Trump's lawyers oppose special counsel interview, sources say
Agreement with special counsel expected in the coming weeks.
By KATHERINE FAULDERS AND JOHN SANTUCCI
February 6, 2018, 7:45 AM
• 5 min read
-- President Donald Trump’s close advisers and lawyers have cautioned him against sitting down for a wide-ranging interview with special counselRobert Mueller and his team, sources tell ABC News.
Trump’s two top lawyers -- John Dowd and Jay Sekulow -- began meeting in December with members of the special counsel's team to start discussing an interview of some sort, with negotiations between the two parties still actively underway.
Sources with knowledge of the talks tell ABC News negotiations between both sides are in the preliminary stages.
The president's lawyers, according to sources familiar with internal discussions, have said the president shouldn't sit down for a wide-ranging interview, and that any interview should have parameters.

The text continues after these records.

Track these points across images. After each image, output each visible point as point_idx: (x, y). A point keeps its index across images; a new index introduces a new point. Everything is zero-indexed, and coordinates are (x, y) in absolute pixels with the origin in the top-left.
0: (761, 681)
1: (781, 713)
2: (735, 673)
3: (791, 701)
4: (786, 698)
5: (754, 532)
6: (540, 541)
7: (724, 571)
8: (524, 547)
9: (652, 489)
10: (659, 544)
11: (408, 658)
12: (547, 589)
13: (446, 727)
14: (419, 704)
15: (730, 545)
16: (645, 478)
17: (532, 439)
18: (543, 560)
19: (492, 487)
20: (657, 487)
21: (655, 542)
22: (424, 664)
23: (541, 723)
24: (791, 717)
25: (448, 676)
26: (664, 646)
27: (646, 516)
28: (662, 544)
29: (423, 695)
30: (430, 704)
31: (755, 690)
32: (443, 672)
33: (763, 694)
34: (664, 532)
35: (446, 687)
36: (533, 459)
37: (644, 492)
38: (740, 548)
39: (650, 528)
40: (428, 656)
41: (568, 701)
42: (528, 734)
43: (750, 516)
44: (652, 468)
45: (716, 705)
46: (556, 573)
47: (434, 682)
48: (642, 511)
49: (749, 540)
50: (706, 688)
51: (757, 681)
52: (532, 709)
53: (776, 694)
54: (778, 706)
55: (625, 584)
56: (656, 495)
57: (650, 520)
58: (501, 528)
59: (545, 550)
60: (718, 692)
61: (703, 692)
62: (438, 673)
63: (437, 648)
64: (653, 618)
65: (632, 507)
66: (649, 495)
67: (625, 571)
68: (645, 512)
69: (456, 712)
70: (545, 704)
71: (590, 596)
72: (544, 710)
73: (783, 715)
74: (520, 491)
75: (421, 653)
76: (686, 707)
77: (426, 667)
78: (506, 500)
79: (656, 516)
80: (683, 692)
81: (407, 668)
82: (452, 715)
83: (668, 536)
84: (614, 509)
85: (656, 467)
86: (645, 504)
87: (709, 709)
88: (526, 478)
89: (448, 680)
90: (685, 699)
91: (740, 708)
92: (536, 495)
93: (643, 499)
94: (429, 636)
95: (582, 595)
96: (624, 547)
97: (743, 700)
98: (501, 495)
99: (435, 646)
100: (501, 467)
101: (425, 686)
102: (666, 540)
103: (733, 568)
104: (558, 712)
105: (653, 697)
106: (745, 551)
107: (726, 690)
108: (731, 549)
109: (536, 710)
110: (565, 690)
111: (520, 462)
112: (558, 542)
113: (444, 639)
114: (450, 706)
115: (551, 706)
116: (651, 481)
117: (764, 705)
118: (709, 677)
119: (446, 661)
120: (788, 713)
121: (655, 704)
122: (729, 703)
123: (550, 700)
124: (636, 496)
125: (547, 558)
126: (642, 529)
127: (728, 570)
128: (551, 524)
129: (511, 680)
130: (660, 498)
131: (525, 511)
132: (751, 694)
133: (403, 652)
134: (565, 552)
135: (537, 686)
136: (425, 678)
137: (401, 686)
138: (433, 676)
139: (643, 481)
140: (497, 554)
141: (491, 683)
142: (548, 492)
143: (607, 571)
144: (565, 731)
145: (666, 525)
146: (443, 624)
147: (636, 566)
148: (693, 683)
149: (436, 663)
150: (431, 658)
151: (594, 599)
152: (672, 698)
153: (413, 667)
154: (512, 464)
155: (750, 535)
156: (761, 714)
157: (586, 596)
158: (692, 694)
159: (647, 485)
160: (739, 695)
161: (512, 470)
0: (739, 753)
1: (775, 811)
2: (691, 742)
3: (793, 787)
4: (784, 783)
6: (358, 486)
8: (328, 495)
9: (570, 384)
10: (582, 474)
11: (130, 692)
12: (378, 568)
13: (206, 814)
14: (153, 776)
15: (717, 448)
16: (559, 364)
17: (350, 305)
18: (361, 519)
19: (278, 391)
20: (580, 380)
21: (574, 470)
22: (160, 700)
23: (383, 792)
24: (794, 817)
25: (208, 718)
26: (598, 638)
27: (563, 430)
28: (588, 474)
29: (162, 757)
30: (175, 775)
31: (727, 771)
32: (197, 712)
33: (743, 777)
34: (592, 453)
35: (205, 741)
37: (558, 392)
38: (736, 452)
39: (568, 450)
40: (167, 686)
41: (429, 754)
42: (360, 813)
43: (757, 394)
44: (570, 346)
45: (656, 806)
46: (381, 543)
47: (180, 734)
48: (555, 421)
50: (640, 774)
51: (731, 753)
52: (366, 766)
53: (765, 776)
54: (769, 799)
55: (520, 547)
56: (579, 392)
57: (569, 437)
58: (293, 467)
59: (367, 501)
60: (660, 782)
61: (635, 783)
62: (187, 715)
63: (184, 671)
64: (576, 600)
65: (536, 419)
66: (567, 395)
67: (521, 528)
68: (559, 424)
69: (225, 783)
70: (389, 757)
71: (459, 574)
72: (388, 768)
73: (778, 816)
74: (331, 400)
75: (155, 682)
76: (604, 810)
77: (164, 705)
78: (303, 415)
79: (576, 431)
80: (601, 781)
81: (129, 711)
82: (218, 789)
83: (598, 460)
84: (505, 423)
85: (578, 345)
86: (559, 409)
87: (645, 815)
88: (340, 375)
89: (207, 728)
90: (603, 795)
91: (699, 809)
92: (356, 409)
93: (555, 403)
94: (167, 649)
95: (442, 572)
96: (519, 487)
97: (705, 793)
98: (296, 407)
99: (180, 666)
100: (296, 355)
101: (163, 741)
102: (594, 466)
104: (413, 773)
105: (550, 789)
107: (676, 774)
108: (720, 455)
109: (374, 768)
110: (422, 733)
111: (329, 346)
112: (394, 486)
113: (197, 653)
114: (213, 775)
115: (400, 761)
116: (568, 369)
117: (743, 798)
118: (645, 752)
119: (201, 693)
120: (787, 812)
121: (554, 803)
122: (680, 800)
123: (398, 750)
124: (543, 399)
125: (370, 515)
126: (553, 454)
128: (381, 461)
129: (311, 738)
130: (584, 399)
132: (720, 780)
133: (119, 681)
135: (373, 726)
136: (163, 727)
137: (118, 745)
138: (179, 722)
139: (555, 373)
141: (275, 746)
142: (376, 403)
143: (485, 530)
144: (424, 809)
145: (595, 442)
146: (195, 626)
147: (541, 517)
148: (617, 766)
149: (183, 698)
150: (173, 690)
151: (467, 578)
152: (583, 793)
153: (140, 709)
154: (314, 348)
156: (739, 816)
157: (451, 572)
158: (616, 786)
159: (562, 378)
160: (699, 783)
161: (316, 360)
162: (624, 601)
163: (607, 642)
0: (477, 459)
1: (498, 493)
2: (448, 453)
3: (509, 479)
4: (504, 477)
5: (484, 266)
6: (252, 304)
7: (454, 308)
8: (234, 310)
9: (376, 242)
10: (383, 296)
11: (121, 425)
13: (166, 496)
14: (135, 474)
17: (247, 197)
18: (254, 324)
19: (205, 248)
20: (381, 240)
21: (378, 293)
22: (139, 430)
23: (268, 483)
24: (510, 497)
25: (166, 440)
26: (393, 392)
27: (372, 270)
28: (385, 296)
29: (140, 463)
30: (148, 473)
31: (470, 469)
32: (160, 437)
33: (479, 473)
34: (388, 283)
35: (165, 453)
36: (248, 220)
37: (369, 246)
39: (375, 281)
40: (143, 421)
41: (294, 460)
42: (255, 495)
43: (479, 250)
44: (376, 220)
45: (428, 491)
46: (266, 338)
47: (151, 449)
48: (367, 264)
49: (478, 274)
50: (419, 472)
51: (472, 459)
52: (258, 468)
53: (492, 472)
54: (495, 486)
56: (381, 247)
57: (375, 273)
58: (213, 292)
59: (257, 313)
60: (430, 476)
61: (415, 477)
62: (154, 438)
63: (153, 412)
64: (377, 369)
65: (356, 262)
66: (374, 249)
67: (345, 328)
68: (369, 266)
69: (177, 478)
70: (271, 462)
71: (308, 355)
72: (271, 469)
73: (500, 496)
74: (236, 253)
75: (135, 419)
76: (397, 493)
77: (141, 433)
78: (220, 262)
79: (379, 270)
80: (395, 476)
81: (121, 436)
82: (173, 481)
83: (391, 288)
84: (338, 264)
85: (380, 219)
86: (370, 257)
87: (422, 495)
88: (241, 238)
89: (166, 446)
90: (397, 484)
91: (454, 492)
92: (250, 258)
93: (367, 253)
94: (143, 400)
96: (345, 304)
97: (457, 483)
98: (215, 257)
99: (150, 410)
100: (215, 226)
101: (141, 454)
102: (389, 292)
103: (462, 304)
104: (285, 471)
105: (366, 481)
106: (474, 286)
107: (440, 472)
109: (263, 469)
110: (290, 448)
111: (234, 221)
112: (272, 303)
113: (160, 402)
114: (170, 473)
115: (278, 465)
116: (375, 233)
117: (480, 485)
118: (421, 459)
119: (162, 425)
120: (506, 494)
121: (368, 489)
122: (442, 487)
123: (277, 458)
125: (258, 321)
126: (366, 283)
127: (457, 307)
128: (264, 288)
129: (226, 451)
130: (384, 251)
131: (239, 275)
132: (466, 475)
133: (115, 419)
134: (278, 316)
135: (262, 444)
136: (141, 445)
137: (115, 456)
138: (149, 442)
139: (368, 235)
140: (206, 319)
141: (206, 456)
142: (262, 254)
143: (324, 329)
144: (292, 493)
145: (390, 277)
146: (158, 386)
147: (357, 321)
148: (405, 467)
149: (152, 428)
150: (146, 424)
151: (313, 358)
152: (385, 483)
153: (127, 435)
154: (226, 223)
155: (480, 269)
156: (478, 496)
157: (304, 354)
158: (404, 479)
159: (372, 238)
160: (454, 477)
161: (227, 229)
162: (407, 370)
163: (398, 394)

One option sources say is being discussed with the president is to have him answer questions in writing and avoid a sit-down interview completely.
Advisers reportedly fear the president could contradict himself during a wide-ranging interview.
Trump’s legal team expects to come to some agreement with the special counsel's team in the coming weeks, sources say.
White House lawyer Ty Cobb declined to comment, saying the conversations between the special counsel and the president’s lawyers are private.
“The professional and active discussions between the Office of the Special Counsel and the President’s personal lawyers regarding how and under what terms information will be exchanged are understandably private,” Cobb said in a statement.
Advice from Trump's outside advisers to avoid an interview with the Mueller team is not new.
Longtime Trump friend and confidante former New Jersey Gov. Chris Christie told ABC's George Stephanopoulos on "Good Morning America" last week: “I don’t think the president of the United States, unless there are credible allegations -- which I don’t believe there are -- should be sitting across from a special counsel."
The New York Times first reported the developments.